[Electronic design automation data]
----
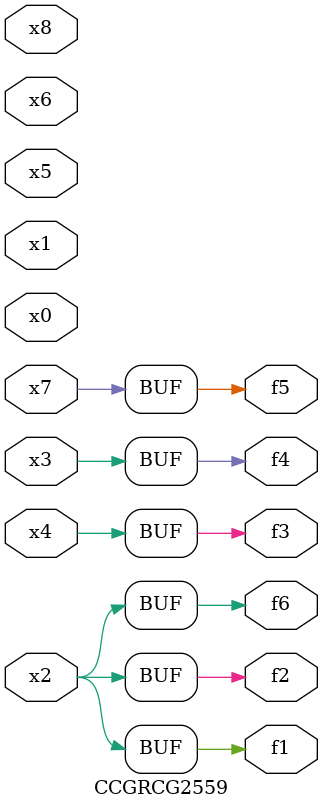
<source format=v>
module CCGRCG2559(
	input x0, x1, x2, x3, x4, x5, x6, x7, x8,
	output f1, f2, f3, f4, f5, f6
);
	assign f1 = x2;
	assign f2 = x2;
	assign f3 = x4;
	assign f4 = x3;
	assign f5 = x7;
	assign f6 = x2;
endmodule

</source>
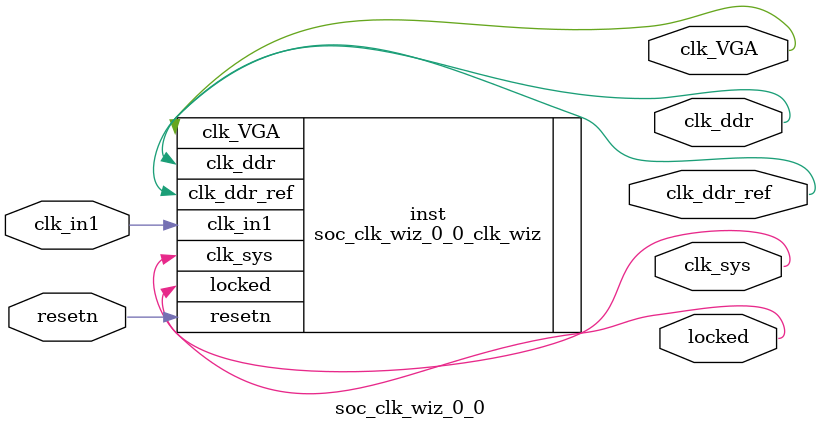
<source format=v>


`timescale 1ps/1ps

(* CORE_GENERATION_INFO = "soc_clk_wiz_0_0,clk_wiz_v6_0_0_0,{component_name=soc_clk_wiz_0_0,use_phase_alignment=true,use_min_o_jitter=false,use_max_i_jitter=false,use_dyn_phase_shift=false,use_inclk_switchover=false,use_dyn_reconfig=false,enable_axi=0,feedback_source=FDBK_AUTO,PRIMITIVE=MMCM,num_out_clk=4,clkin1_period=10.000,clkin2_period=10.000,use_power_down=false,use_reset=true,use_locked=true,use_inclk_stopped=false,feedback_type=SINGLE,CLOCK_MGR_TYPE=NA,manual_override=false}" *)

module soc_clk_wiz_0_0 
 (
  // Clock out ports
  output        clk_sys,
  output        clk_ddr_ref,
  output        clk_ddr,
  output        clk_VGA,
  // Status and control signals
  input         resetn,
  output        locked,
 // Clock in ports
  input         clk_in1
 );

  soc_clk_wiz_0_0_clk_wiz inst
  (
  // Clock out ports  
  .clk_sys(clk_sys),
  .clk_ddr_ref(clk_ddr_ref),
  .clk_ddr(clk_ddr),
  .clk_VGA(clk_VGA),
  // Status and control signals               
  .resetn(resetn), 
  .locked(locked),
 // Clock in ports
  .clk_in1(clk_in1)
  );

endmodule

</source>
----
Tell how many lines above contain the word "ports". Give the number alone.

4